The efficiency of novel enzymes in the removal of thermophilic bacilli biofilms from a stainless steel surface : a thesis presented in partial fulfilment of the requirements for the degree of Master of Food Technology, Massey University, Palmerston North
Background: Biofilms, an agglomerated microbial association produced from adherence of bacterial cells on a surface, pose substantial bacterial contaminations in the dairy industry. In particular, spore-forming thermophilic bacilli, which survive heat treatments, have been identified to be the abundant biofilm formers and contaminants in dairy products. The conventional cleaning regime, Clean-In-Place (CIP), widely adopted in the industry has been proven to lack hygienic performance on the removal of these biofilms. As a sustainable alternative, more researchers have been investigating enzymes such as proteases and amylase to use as a cleaner in the recent years. However, the majority of the studies conducted have cantered around the use of amylase and proteases at a basic pH at around 60°C on non-spore forming mesophilic or psychrophilic biofilms. Aim: To examine the efficacy of novel enzymes (protease, amylase and endoglucanase) at an acidic pH and high temperature (85°C) in the removal of thermophilic bacilli biofilms (A. flavithermus, B. licheniformis and G. stearothermophilus) from a stainless steel surface.

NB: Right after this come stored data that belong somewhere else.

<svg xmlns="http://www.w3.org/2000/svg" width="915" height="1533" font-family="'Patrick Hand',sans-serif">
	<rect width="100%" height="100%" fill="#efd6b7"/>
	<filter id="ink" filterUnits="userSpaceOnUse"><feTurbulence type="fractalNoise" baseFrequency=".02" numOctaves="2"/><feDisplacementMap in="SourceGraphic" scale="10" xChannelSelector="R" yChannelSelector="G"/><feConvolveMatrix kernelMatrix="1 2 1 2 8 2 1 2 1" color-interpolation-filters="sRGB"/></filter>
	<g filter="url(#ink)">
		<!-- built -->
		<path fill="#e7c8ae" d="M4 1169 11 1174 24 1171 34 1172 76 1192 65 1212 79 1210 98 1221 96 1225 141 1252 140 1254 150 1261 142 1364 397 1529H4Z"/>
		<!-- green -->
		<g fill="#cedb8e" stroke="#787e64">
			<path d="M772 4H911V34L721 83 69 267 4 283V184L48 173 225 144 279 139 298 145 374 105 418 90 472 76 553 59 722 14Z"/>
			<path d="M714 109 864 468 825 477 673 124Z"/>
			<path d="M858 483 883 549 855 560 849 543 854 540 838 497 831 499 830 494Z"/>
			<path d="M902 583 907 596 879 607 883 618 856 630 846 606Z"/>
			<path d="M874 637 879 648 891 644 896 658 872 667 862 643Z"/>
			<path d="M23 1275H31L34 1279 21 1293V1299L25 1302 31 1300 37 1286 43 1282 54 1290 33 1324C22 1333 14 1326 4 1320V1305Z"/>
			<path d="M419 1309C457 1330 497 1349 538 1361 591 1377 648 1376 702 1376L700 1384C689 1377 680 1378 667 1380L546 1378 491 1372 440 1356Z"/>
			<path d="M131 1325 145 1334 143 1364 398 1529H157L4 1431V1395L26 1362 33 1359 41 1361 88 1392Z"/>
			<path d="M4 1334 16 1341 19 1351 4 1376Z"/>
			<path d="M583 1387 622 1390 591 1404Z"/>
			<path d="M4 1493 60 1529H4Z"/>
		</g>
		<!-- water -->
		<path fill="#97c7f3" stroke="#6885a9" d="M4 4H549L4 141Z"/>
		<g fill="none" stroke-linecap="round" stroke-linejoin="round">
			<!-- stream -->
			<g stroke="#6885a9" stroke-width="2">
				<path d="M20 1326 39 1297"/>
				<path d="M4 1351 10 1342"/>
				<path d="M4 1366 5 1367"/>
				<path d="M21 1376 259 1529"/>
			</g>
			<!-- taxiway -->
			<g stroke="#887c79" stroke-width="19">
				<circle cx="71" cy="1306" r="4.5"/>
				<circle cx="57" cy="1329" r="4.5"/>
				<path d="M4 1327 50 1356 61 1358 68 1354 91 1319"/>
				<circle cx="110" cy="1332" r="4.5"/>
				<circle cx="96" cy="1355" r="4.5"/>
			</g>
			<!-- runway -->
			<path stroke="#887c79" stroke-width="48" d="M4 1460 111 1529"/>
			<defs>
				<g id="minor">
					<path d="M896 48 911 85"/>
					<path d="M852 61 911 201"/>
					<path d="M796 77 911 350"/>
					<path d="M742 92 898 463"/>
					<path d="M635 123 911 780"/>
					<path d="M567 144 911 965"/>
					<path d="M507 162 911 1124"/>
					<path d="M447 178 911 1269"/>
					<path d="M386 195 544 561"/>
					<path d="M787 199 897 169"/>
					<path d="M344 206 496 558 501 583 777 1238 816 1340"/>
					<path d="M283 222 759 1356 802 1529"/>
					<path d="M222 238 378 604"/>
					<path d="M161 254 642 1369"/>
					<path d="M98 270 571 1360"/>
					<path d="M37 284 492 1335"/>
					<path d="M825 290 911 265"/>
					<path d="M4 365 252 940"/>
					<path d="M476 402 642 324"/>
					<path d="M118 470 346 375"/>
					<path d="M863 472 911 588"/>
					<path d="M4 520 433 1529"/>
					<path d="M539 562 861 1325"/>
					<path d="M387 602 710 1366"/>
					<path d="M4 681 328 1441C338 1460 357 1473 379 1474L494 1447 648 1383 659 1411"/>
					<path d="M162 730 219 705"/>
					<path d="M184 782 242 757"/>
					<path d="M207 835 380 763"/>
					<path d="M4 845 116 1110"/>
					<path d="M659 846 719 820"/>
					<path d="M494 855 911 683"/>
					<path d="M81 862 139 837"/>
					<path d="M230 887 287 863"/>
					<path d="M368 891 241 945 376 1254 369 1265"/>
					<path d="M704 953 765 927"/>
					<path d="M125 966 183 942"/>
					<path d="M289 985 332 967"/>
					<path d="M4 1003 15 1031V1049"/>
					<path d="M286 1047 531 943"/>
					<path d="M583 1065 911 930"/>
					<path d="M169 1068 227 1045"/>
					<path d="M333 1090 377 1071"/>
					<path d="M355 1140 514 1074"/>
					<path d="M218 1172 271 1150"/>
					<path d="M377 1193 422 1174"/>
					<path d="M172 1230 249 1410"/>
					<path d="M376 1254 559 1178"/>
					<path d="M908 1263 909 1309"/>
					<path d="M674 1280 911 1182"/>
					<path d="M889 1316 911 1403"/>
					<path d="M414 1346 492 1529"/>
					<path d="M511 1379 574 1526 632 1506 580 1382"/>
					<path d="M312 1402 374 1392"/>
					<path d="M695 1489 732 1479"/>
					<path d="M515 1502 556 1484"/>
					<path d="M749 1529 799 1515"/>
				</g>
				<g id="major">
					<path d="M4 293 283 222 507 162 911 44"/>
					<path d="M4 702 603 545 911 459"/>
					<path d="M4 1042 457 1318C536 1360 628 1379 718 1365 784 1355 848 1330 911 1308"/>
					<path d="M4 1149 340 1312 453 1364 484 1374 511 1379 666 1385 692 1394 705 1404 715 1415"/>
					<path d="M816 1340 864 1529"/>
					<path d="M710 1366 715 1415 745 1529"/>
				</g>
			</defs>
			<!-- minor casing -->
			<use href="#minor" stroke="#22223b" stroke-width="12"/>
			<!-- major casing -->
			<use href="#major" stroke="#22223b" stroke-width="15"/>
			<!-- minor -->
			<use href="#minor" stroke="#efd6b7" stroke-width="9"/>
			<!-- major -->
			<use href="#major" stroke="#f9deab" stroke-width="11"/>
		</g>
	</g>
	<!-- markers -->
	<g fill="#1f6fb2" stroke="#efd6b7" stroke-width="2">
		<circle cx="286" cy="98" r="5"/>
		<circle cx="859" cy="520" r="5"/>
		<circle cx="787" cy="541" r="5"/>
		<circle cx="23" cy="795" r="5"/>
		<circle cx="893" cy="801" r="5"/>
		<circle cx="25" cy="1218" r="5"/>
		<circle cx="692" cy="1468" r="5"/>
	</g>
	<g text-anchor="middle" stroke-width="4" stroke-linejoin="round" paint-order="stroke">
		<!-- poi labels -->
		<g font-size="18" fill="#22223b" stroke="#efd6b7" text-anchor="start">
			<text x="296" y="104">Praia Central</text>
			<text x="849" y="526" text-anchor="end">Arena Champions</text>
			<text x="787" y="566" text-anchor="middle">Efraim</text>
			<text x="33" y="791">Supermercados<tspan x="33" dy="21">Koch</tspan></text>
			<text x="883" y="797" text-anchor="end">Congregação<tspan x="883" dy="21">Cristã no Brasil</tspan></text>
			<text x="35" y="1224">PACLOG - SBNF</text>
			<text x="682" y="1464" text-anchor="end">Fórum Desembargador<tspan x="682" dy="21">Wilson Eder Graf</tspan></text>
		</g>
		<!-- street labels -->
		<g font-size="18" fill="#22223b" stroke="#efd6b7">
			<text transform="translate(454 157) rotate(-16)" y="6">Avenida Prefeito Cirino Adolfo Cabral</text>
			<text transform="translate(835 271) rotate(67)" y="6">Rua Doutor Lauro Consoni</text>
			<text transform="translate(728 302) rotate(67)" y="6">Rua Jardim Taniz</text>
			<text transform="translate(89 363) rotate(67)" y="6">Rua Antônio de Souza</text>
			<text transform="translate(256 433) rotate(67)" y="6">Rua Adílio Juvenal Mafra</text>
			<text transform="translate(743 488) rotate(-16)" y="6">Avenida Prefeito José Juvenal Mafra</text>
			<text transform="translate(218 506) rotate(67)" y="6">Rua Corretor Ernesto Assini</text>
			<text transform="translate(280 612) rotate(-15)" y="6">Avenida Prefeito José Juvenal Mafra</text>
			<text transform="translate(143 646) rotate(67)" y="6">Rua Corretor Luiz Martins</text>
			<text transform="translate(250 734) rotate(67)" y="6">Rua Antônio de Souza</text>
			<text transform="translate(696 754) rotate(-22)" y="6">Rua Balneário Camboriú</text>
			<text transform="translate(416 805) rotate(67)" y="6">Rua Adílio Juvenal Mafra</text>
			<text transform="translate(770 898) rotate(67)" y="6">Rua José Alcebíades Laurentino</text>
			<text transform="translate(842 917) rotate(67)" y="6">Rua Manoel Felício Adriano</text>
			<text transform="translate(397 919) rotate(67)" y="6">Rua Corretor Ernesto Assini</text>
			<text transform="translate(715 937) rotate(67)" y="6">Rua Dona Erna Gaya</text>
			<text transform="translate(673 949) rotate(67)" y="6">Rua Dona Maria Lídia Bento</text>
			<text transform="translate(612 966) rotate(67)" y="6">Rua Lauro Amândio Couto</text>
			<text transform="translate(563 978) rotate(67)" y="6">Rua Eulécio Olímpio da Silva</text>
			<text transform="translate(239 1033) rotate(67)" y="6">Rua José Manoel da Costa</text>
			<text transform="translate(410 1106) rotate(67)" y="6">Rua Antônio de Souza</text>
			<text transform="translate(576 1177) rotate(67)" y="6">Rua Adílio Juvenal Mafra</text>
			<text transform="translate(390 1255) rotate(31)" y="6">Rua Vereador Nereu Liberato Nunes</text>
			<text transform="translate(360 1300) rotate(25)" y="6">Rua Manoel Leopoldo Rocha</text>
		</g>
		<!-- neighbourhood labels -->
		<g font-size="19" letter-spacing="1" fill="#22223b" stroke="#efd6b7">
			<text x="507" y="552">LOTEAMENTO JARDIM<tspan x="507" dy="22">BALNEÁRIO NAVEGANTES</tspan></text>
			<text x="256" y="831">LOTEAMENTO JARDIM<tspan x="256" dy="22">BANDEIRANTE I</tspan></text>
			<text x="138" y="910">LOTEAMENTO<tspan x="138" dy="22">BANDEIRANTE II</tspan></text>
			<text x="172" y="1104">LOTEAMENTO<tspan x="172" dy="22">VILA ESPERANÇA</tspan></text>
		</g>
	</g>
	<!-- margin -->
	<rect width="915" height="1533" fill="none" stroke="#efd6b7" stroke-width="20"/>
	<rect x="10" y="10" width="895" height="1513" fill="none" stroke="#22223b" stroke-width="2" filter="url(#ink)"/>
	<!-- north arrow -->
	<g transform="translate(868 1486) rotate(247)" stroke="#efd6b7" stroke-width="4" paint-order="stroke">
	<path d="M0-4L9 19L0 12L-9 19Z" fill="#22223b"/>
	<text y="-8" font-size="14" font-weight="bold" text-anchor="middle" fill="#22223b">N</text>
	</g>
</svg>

Methods and results: A. flavithermus, B. licheniformis and G. stearothermophilus were initially screened for strong biofilm forming strains. Using Plackett-Burman experimental design, enzymes were screened on the strains on stainless steel coupons determined by plate and spore counts, and impedance microbiology. Following statistical analysis, amylase and protease for A. flavithermus, and protease and endoglucanase for G. stearothermophilus were found to be significant in reducing bacterial cells. As no statistical analysis could be performed on B. licheniformis with the data obtained, protease and amylase were selected to be tested on B. licheniformis strains for further microscopy analysis. The enzymes were further examined on biofilms developed in a biofilm reactor in a batch mode based on plate and spore counts, impedance microbiology and microscopic techniques (epifluorescence microscopy and Scanning Electron Microscopy). The results demonstrated the efficiencies of amylase, protease, and the combination of amylase and protease for A. flavithermus and B. licheniformis, and endoglucanase for G. stearothermophilus. As a conformational experiment, the enzymes were investigated on the removal of biofilms formed in the continuous flow biofilm reactors, and the results confirmed and attested to the efficiencies of the enzymes. Conclusions: The results revealed that amylase, protease (CB14057) and the combination of amylase and protease for A. flavithermus and B. licheniformis, and endoglucanase (CB13961) for G. stearothermophilus had a significant impact on reducing biofilm cells (2-3 log reduction depending on the flow system adopted) and Extracellular Polysaccharides Substances (EPS). Significance and impact of the study: The present study widens the knowledge in the role of enzymes on the removal of spore-forming thermophilic bacilli biofilms in dairy processing. The structures and biofilm matrices of the tested thermophiles are yet to be known, however, this will form the basis of the future research directions.